ASSIGNMENT
Exact repetition of a range: find the line containing "148 255 1348" and the line containing "273 260 16.73" in the material below, then repeat both and all lines between them, leaving pictures out.
-*-*-
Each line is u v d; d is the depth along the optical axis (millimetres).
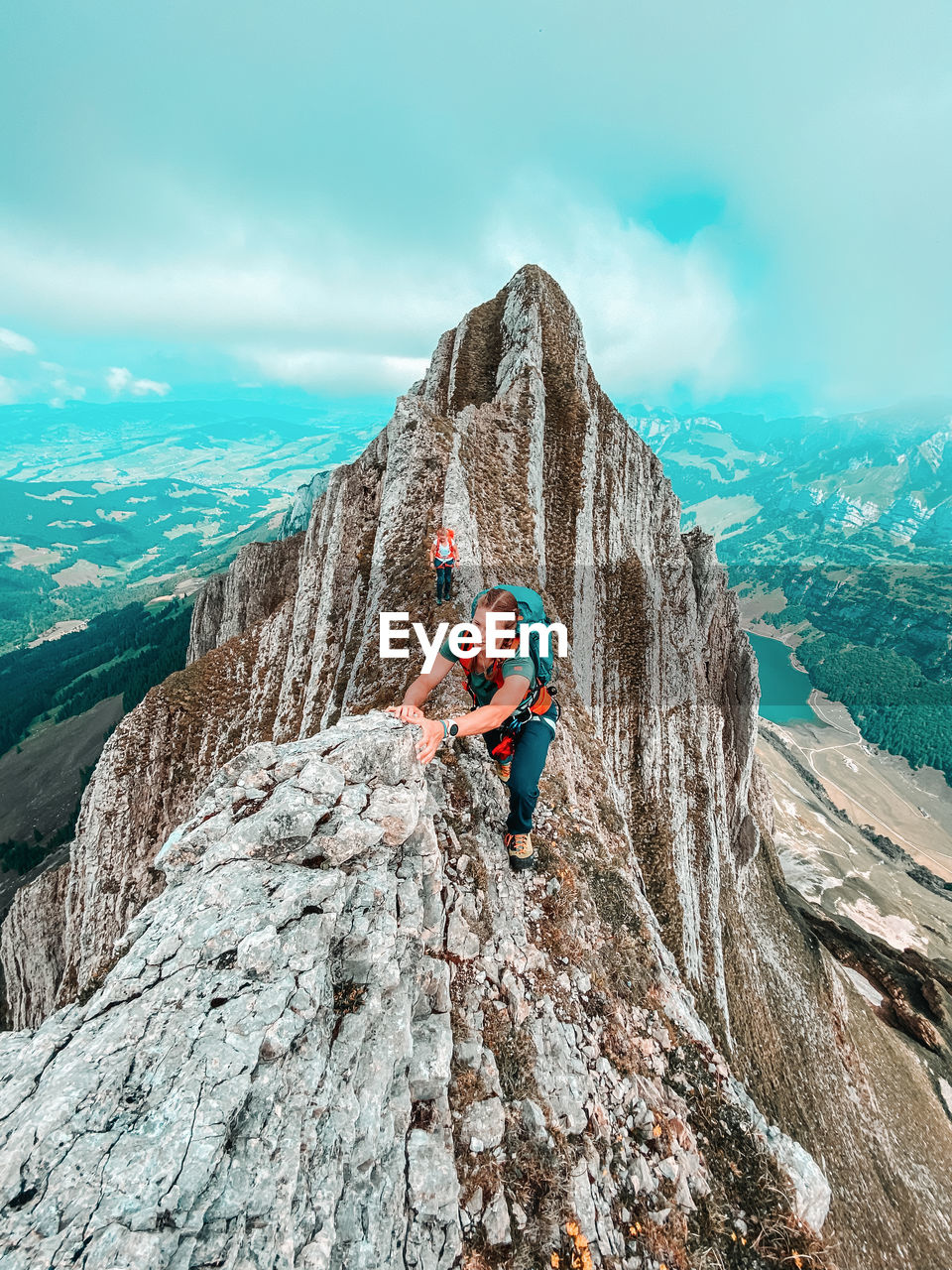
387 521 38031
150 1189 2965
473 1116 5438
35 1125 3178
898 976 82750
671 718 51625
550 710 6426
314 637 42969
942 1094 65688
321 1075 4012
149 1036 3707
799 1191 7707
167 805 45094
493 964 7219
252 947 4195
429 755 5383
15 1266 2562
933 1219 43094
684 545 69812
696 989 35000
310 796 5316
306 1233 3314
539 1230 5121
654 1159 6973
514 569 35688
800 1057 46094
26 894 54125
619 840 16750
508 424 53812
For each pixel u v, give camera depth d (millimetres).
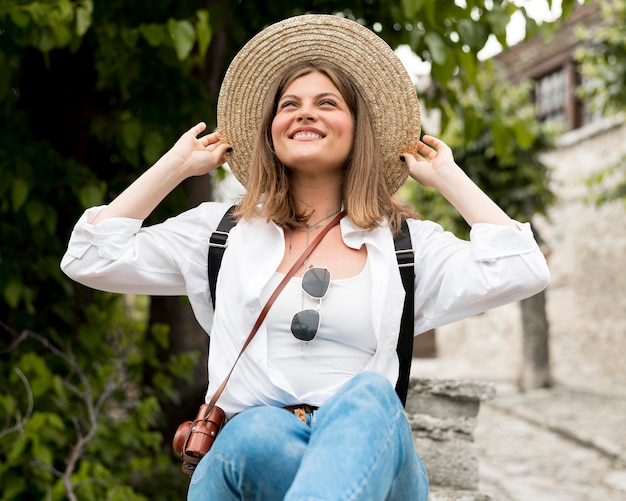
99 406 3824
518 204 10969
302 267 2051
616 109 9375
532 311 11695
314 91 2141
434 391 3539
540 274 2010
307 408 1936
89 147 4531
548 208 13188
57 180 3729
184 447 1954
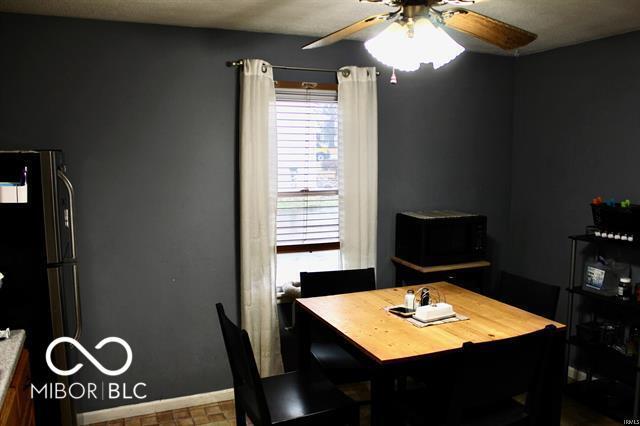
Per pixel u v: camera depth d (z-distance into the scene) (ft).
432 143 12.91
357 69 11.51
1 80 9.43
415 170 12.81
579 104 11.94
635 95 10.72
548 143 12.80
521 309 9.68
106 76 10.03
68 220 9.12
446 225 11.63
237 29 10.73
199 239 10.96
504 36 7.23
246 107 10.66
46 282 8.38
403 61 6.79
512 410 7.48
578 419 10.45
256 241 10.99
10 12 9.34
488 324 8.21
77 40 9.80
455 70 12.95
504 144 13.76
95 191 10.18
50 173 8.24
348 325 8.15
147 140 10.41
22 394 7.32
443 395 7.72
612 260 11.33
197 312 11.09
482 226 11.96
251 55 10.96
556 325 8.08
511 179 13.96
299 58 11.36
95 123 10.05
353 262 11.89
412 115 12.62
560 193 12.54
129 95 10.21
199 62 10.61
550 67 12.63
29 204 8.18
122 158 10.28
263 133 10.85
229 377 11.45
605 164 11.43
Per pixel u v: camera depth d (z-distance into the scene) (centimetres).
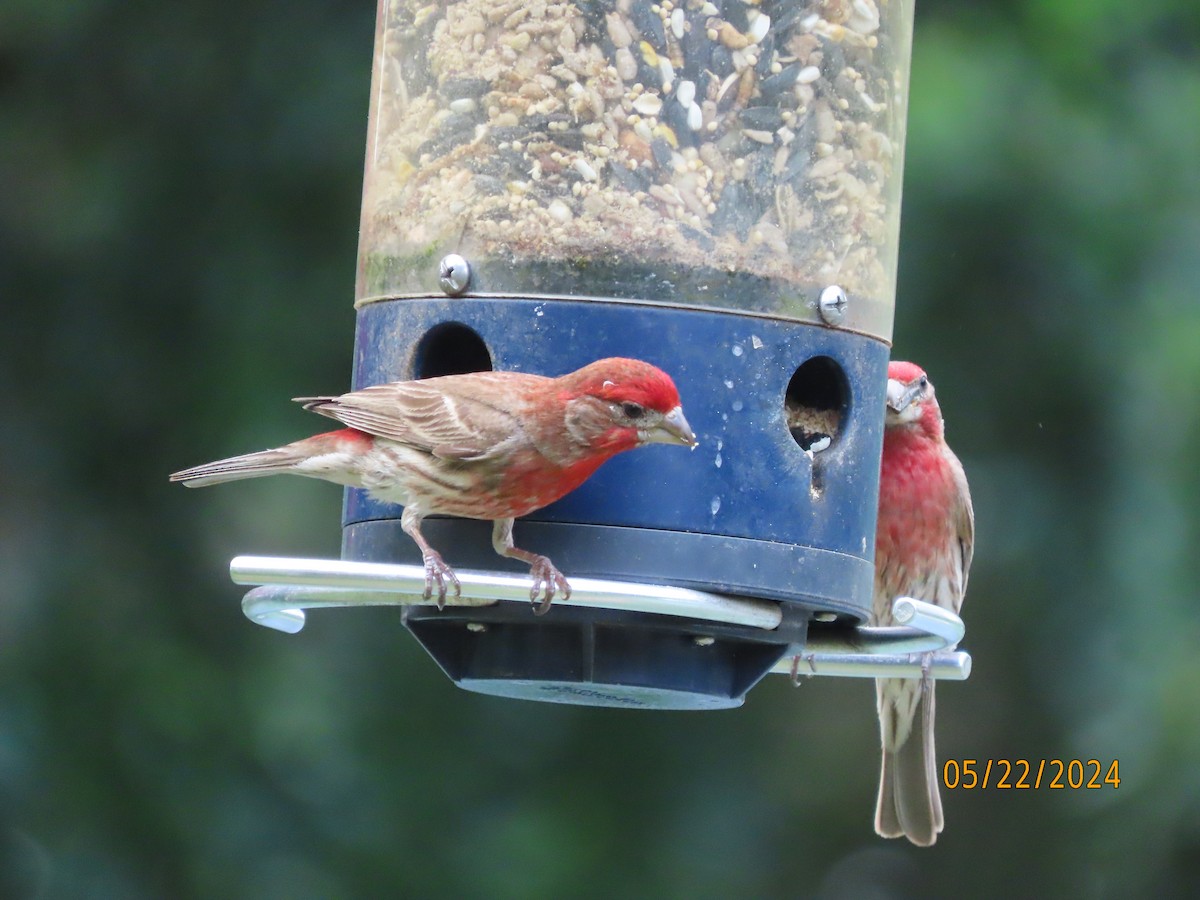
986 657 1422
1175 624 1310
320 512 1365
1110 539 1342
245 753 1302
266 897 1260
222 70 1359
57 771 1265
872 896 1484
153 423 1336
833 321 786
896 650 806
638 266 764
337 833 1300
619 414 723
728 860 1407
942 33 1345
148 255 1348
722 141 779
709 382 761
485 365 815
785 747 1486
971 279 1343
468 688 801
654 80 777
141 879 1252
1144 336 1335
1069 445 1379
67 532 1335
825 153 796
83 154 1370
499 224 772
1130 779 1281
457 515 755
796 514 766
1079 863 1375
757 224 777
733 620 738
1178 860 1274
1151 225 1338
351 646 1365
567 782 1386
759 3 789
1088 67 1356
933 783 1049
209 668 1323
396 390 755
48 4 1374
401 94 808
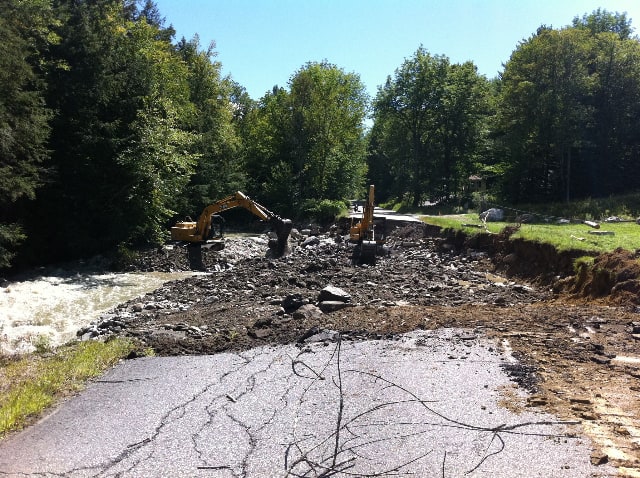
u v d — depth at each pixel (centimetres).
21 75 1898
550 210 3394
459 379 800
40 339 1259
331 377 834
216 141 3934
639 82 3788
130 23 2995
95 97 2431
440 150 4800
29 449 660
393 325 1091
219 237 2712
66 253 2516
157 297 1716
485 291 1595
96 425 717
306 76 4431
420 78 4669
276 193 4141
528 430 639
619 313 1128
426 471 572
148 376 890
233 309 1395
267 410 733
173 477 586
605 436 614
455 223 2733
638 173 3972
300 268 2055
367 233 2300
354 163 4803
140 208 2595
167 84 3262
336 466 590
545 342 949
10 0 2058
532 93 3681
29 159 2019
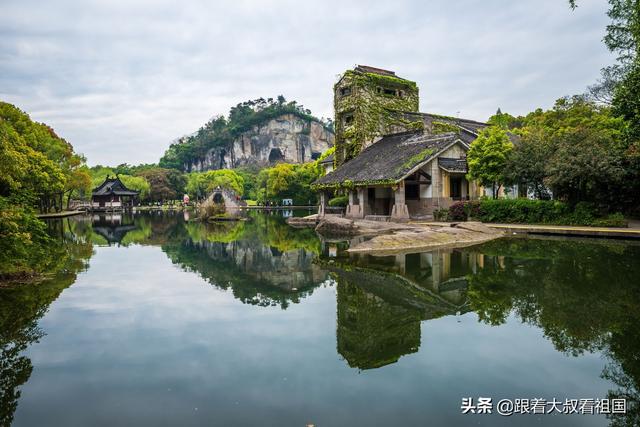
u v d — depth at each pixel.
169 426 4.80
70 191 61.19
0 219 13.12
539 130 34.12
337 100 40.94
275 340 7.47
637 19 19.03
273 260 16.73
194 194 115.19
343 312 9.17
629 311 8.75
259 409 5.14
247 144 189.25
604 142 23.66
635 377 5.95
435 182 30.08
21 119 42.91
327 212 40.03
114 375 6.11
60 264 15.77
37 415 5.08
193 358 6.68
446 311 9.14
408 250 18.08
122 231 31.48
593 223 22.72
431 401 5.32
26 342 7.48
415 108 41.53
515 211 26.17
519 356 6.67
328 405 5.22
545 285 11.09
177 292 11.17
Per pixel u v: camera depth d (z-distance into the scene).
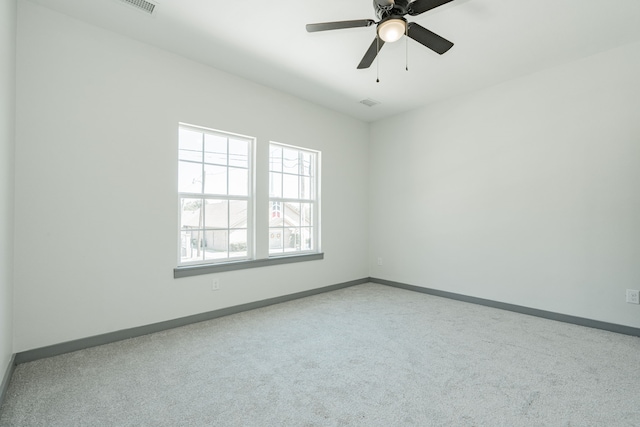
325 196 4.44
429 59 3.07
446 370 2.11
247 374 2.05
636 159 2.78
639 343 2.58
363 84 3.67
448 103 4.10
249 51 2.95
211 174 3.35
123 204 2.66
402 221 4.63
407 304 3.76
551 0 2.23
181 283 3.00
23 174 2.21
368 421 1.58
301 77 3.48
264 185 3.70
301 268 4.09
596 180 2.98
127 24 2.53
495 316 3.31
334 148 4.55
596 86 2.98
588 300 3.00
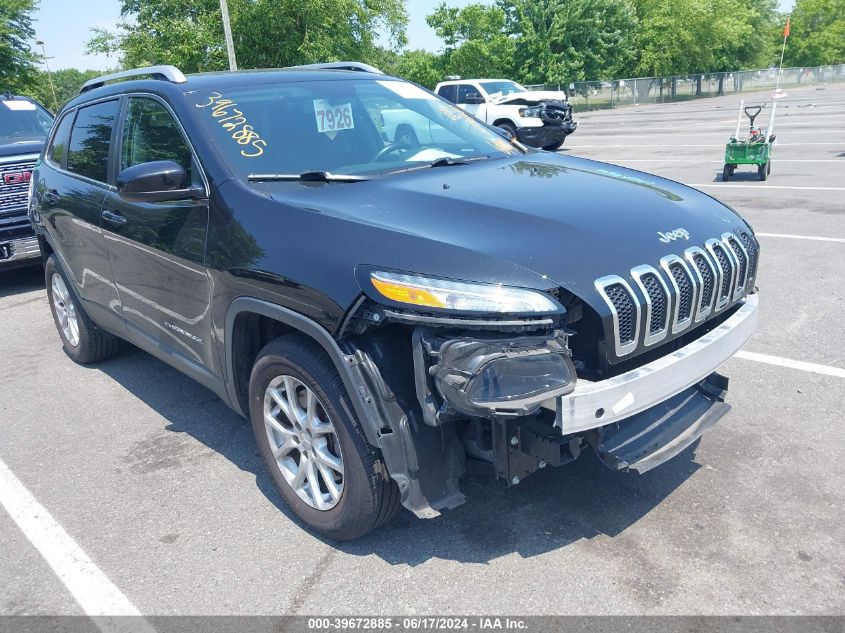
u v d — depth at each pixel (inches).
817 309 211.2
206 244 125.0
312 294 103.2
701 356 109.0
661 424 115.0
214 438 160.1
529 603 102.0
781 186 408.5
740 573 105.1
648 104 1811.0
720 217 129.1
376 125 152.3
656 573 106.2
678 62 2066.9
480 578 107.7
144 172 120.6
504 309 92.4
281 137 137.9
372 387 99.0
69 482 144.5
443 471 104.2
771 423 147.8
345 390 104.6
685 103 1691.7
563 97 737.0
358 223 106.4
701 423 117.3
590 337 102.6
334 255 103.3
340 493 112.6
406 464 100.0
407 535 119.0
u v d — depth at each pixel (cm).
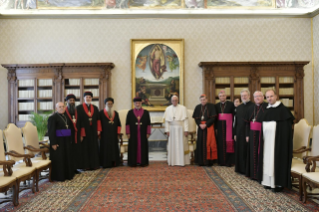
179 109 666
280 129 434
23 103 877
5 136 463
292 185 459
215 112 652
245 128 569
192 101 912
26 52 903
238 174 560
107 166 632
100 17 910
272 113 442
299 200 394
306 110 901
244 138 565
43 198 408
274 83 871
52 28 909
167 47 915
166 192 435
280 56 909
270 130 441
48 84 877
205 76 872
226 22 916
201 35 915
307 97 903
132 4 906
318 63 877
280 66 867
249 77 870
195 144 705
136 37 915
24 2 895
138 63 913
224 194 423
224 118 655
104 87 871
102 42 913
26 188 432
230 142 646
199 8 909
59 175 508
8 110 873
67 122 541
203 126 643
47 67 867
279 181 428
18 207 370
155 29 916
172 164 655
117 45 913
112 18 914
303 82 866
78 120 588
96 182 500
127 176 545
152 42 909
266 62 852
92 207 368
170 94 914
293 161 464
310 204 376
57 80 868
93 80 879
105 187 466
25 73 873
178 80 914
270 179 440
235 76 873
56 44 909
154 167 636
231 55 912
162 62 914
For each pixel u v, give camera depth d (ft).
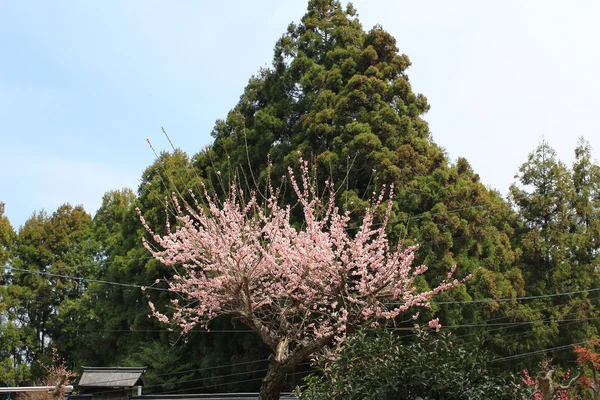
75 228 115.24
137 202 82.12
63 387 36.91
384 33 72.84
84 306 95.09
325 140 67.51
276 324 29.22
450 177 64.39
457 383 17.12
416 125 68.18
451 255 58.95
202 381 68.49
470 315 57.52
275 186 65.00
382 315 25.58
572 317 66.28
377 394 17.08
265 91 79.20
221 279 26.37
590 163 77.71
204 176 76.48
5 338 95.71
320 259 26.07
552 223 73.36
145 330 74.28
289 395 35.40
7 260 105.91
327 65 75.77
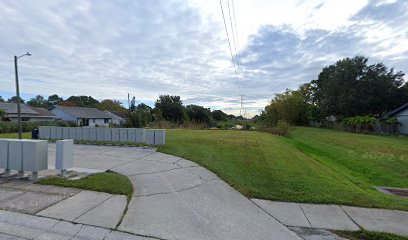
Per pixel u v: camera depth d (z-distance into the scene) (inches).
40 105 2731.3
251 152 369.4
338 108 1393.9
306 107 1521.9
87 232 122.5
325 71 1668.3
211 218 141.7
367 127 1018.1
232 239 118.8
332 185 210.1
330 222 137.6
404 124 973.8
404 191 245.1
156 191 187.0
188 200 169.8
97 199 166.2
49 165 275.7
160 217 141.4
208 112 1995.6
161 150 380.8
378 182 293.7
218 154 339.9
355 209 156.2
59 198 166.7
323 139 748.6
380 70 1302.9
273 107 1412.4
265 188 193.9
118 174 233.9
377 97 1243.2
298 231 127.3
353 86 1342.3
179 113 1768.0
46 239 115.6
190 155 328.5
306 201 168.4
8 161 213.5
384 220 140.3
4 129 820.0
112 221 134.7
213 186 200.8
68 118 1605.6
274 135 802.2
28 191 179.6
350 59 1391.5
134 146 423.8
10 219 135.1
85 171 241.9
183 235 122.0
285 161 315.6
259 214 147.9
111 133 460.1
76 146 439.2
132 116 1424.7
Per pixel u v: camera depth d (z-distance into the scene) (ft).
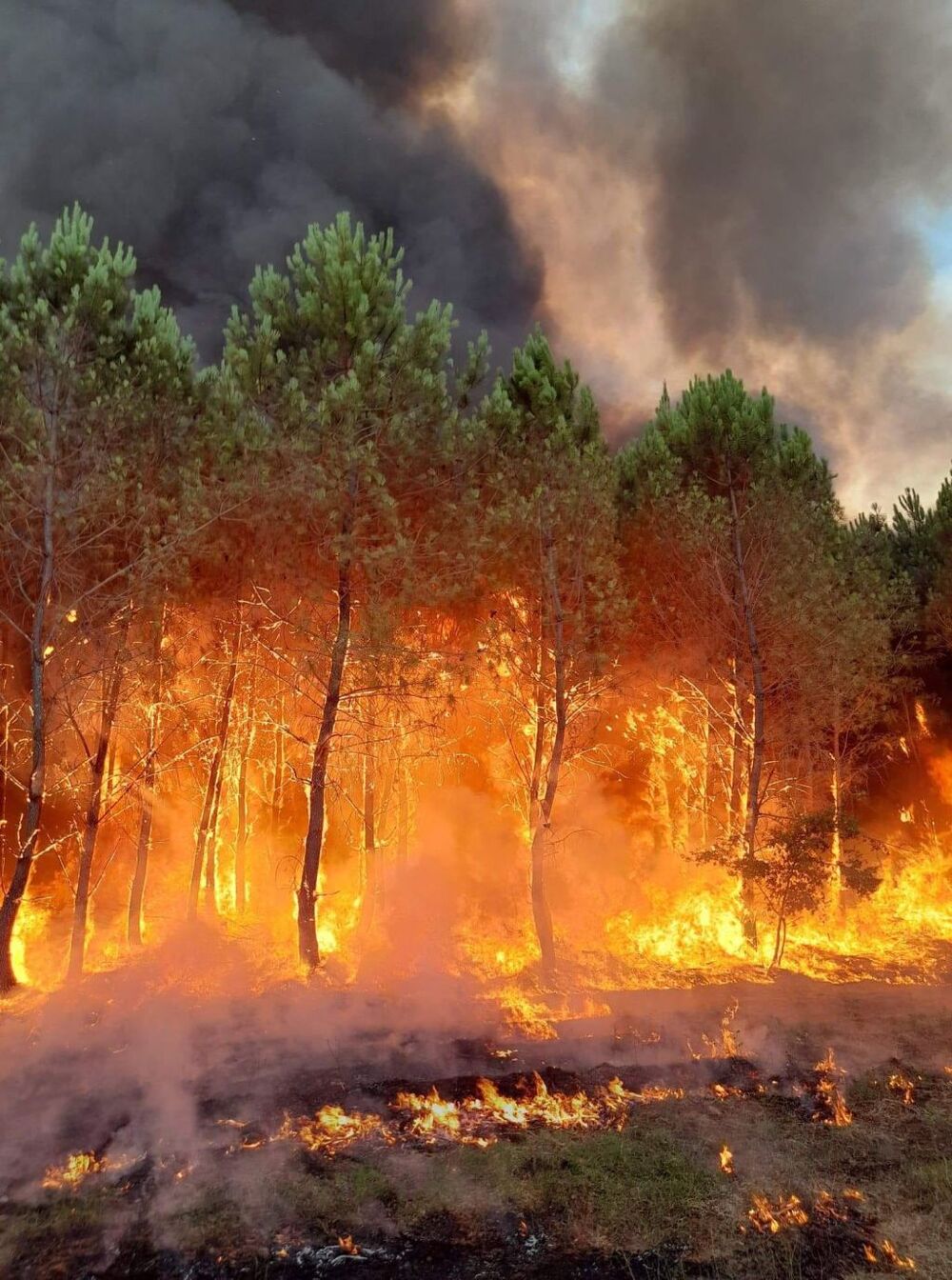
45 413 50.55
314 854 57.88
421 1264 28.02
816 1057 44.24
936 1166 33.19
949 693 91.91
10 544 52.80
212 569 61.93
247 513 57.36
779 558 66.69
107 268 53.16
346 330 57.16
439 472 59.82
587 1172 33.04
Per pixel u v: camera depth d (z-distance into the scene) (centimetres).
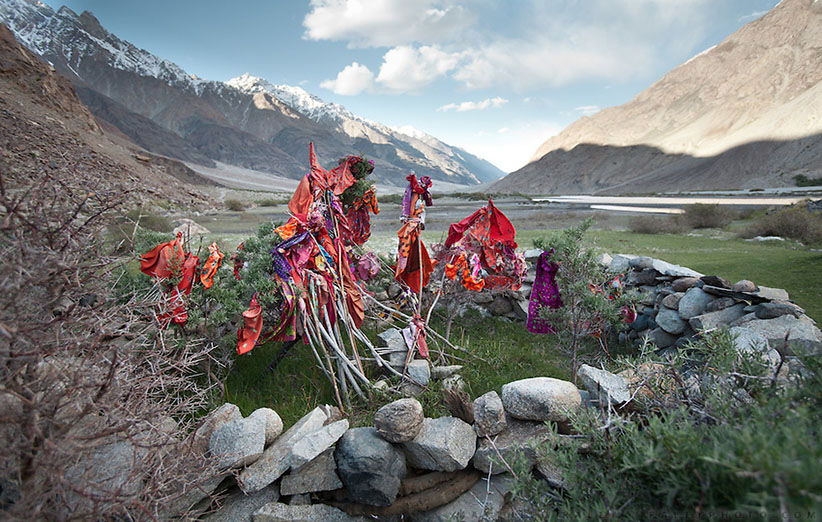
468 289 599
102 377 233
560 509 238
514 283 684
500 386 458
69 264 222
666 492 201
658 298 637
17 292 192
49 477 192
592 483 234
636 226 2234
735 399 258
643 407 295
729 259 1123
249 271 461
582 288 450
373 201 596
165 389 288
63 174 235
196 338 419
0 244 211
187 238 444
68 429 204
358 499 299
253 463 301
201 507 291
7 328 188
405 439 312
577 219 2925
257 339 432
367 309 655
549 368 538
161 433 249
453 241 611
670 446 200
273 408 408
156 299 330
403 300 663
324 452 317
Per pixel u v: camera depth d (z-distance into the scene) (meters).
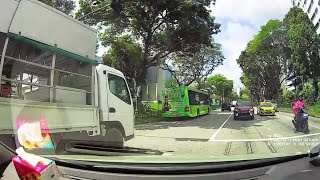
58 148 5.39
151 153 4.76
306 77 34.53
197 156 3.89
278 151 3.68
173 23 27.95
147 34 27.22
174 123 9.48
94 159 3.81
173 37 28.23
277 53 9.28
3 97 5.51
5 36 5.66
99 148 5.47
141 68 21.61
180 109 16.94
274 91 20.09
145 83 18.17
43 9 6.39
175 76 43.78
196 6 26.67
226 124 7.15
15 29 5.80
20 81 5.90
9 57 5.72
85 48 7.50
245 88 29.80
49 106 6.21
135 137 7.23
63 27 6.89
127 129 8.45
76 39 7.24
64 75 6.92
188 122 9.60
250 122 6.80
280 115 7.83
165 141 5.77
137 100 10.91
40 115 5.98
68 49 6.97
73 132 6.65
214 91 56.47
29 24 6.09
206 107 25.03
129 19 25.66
-*-*-
TASK OUTPUT
148 255 1348
722 141 779
709 382 761
485 365 815
785 747 1486
971 279 1343
468 688 801
654 80 777
141 879 1252
1144 336 1335
1069 445 1379
67 532 1335
825 153 796
83 154 1370
499 224 772
1130 779 1281
457 515 755
796 514 766
1079 863 1375
757 224 777
733 620 738
1178 860 1274
1151 225 1338
351 646 1365
567 782 1386
759 3 789
1088 67 1356
933 783 1049
209 668 1323
396 390 755
48 4 1374
401 94 808
u v d — depth at each pixel (centimetres).
21 75 1898
550 210 3394
459 379 800
40 339 1259
331 377 834
216 141 3934
639 82 3788
130 23 2995
95 97 2431
440 150 4800
29 449 660
393 325 1091
219 237 2712
66 253 2516
157 297 1716
485 291 1595
96 425 717
306 76 4431
420 78 4669
276 193 4141
528 430 639
619 313 1128
426 471 572
148 376 890
233 309 1395
267 410 733
173 477 586
605 436 614
455 223 2733
638 173 3972
300 268 2055
367 233 2300
354 163 4803
140 208 2595
167 84 3262
336 466 590
545 342 949
10 0 2058
532 93 3681
29 159 2019
u v d — depth at each pixel.
169 426 4.80
70 191 61.19
0 219 13.12
539 130 34.12
337 100 40.94
275 340 7.47
637 19 19.03
273 260 16.73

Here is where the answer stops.